We’re Cubs fans on this website. We like Bellinger a lot, and we hope the Cubs land him, for his sake and ours. But if we could choose a player at the prices these guys are each expected to eventually command, he’d be third if not fourth on our list. Snell or Montgomery. Montgomery or Snell. Bellinger or Chapman. Chapman or Bellinger. There’s a gap between the pairs.

The Rest

College basketball:

  • I stepped out of the room for a minute late in the first half of Auburn vs. Alabama last night, and it was one of those moments where the raw noise from the TV tells you exactly what is happening. I don’t believe Auburn separated itself from that top-three SEC pack, but they held their own, and it’s partly recency bias and partly kenpom but they probably are the best of the three.
  • Devin Carter was something else for Providence in the win over Creighton. The Friars keep hanging around. We’ve been waiting for them to fall more firmly off the bubble, but they stay perched directly on top of it, and Creighton continues to struggle to break through.
  • Arizona’s trip to Utah is the big one tonight. Utah has a win at Saint Mary’s that’s looking better and better, and they’ve beaten both Wake Forest and BYU, but they’re a medium enough team overall that they could still use huge wins as they try to stay ahead of the bubble. Meanwhile, Arizona is trying to put the Pac-12 away. They should have done it by now. It’ll take more than tonight to actually do it.

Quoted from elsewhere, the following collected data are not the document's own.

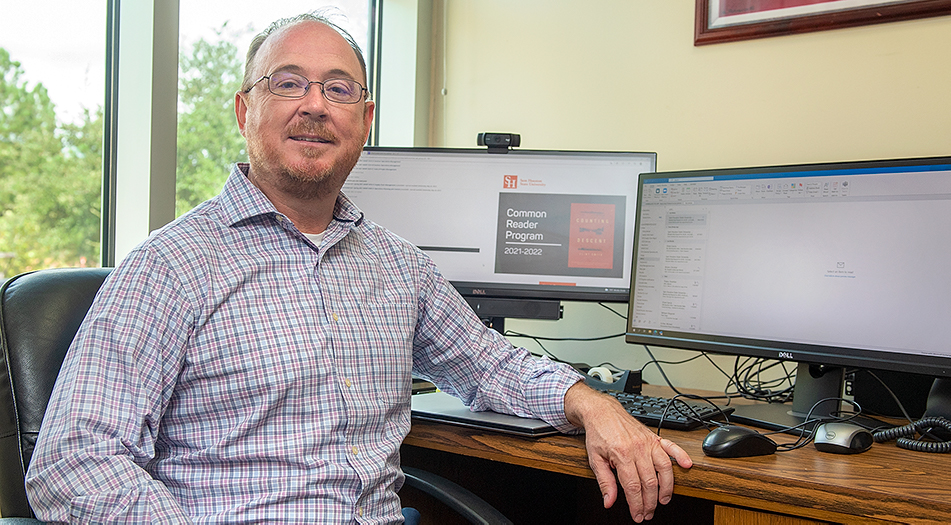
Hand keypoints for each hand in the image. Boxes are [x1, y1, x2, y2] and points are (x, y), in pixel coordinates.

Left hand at [564, 383, 692, 521]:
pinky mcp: (654, 437)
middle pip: (649, 481)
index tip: (637, 516)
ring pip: (664, 468)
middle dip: (650, 502)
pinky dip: (681, 456)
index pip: (633, 486)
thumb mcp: (594, 459)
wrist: (602, 412)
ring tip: (663, 500)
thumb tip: (609, 502)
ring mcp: (648, 442)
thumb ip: (604, 482)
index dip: (636, 504)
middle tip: (648, 513)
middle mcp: (638, 448)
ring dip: (666, 487)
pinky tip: (687, 466)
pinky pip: (672, 447)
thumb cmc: (598, 434)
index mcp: (621, 454)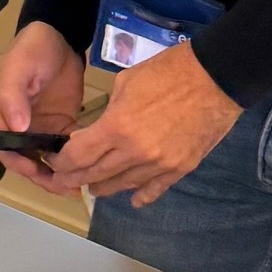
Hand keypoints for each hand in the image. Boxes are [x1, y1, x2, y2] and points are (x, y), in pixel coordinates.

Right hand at [0, 21, 85, 193]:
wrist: (62, 36)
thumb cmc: (34, 48)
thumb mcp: (20, 67)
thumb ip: (14, 95)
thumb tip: (15, 128)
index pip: (0, 145)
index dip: (16, 162)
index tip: (35, 171)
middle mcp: (13, 125)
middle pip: (20, 159)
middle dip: (39, 177)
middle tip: (62, 187)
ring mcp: (35, 128)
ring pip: (40, 161)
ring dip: (54, 176)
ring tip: (73, 189)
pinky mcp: (57, 127)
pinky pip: (59, 152)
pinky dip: (69, 164)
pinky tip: (83, 174)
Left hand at [47, 43, 238, 208]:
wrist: (216, 78)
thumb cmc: (169, 71)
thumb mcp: (126, 82)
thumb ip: (110, 111)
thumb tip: (101, 129)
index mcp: (118, 126)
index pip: (79, 156)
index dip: (63, 162)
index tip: (56, 161)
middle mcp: (135, 153)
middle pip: (96, 175)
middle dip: (76, 178)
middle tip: (65, 179)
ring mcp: (159, 165)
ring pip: (123, 186)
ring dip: (104, 187)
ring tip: (94, 186)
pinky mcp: (180, 169)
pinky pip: (154, 189)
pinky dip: (140, 195)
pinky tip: (132, 200)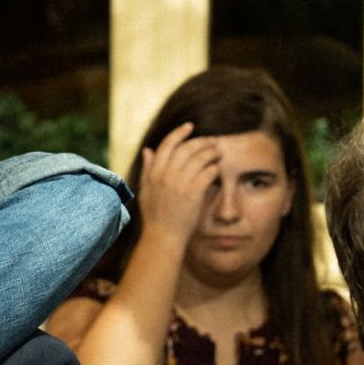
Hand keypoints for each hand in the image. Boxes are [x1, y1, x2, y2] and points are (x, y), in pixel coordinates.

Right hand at [137, 121, 221, 249]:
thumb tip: (147, 150)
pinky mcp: (194, 193)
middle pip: (187, 148)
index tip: (190, 126)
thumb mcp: (145, 191)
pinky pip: (208, 172)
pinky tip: (217, 169)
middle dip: (202, 141)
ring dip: (212, 152)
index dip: (179, 133)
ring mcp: (180, 184)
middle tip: (212, 141)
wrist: (163, 237)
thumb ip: (147, 169)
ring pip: (200, 158)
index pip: (167, 145)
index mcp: (154, 173)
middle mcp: (166, 176)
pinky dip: (214, 168)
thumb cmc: (155, 216)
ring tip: (218, 152)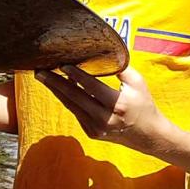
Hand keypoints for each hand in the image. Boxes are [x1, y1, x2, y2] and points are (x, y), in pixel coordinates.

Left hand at [34, 65, 169, 152]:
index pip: (91, 86)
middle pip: (74, 97)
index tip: (62, 64)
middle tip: (40, 70)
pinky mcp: (91, 132)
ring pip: (71, 105)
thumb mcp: (137, 83)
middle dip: (55, 82)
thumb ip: (120, 68)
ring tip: (42, 76)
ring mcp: (96, 128)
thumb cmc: (144, 104)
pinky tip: (57, 87)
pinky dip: (66, 99)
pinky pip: (75, 112)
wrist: (149, 136)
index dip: (75, 75)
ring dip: (55, 90)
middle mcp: (104, 118)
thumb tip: (101, 52)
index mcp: (117, 104)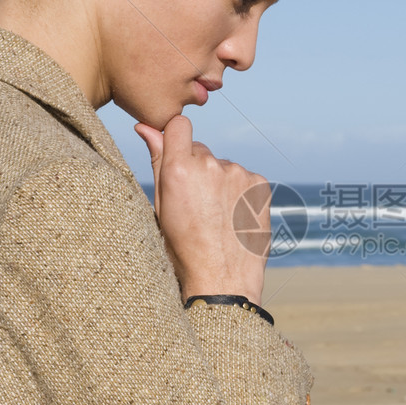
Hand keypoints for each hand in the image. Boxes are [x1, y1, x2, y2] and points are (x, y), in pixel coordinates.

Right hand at [135, 116, 270, 304]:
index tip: (175, 157)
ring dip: (218, 182)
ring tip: (215, 216)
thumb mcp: (160, 206)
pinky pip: (243, 179)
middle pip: (200, 149)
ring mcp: (238, 173)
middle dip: (195, 168)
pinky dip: (238, 193)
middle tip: (195, 204)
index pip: (179, 125)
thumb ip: (157, 161)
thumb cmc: (183, 248)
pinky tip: (232, 217)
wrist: (222, 279)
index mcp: (179, 169)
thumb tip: (146, 127)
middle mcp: (210, 165)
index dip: (175, 139)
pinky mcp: (259, 183)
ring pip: (222, 167)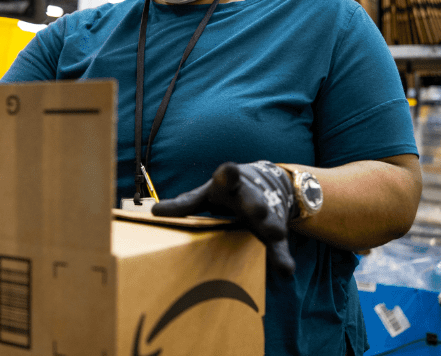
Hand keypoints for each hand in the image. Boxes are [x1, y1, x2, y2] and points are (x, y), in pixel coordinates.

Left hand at [152, 161, 297, 276]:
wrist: (269, 184)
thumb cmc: (227, 192)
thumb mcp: (206, 194)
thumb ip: (185, 204)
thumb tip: (154, 213)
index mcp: (230, 185)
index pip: (227, 178)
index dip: (228, 175)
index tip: (229, 170)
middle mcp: (250, 197)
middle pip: (252, 200)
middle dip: (255, 205)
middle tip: (259, 212)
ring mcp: (266, 214)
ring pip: (269, 220)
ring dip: (271, 227)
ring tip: (275, 234)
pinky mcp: (275, 231)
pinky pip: (279, 246)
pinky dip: (282, 257)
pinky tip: (286, 270)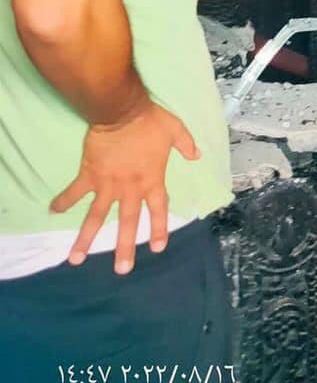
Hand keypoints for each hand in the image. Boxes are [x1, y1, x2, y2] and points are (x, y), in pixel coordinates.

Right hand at [51, 101, 198, 273]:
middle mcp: (129, 188)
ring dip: (85, 239)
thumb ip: (186, 144)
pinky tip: (53, 212)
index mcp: (151, 180)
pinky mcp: (89, 175)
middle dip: (124, 247)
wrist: (122, 112)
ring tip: (75, 260)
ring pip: (95, 217)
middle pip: (128, 222)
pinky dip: (63, 202)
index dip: (158, 228)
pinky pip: (74, 192)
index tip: (157, 248)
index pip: (158, 209)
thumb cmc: (150, 120)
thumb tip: (197, 155)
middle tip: (122, 270)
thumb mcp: (175, 130)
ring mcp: (107, 185)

More Chicago, and a little Iowa State:

  • Monte Morris was traded to the Timberwolves yesterday, sending him closer to the heart of Cyclone country. He’ll be backing up Mike Conley.
  • The Bulls did nothing at the trade deadline, which is a hilarious thing to do as the Bulls. As we said yesterday and hinted at above, the Bulls are doing what you’d like every team to do in an ideally-designed NBA: Sticking with their good, well-liked players and trying to get as far into the playoffs as they can get. Unfortunately, this NBA is not ideally designed. The franchise remains directionless. They visit the Grizzlies tonight.
  • The Blackhawks returned from the All-Star Break and lost their fifth straight. I didn’t realize how bad the Wild’s season was going. I don’t think theirs was supposed to be this way??
  • My friend and I did our Cubs season ticket draft yesterday (we split a two-seat season ticket package in the nosebleeds), and thinking of the individual games made springtime feel very near and very real. If you want to get into the baseball spirit, I’d recommend looking at your favorite team’s schedule and listing out every game you could conceivably see yourself attending. Dream big. (Or, if you live down the street from the stadium, just figure out your top ten or something.)